▶ _Task to carry out_:
Count the lines below that contain the string "Комиссия", with case counting, and reply with only the number.
### Excerpted records ###
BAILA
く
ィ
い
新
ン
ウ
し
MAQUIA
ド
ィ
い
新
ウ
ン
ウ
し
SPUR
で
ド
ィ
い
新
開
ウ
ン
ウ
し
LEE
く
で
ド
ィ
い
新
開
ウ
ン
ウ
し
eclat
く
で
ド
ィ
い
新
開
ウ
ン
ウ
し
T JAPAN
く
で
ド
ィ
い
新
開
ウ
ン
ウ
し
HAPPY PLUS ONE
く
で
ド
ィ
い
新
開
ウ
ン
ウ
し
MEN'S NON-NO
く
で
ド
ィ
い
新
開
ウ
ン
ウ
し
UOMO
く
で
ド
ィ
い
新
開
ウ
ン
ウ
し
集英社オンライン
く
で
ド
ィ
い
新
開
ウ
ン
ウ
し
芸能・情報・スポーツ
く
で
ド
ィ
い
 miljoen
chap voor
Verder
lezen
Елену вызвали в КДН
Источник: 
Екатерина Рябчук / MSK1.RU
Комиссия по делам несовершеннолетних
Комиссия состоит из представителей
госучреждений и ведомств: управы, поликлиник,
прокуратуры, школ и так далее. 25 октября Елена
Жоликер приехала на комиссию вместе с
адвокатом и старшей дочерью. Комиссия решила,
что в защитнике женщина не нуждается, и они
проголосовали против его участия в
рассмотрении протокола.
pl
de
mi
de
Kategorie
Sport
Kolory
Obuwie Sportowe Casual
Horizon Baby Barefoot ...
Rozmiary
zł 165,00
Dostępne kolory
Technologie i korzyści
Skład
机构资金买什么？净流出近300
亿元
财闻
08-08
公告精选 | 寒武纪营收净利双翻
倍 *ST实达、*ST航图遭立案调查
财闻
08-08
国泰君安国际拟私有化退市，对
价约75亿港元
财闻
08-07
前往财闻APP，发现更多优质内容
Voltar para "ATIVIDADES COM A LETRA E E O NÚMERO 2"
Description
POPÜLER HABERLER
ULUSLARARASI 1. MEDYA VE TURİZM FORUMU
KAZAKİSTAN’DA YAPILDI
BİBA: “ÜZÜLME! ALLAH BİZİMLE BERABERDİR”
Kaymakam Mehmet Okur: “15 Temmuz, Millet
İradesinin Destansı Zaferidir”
###
▶ _Response area_:
3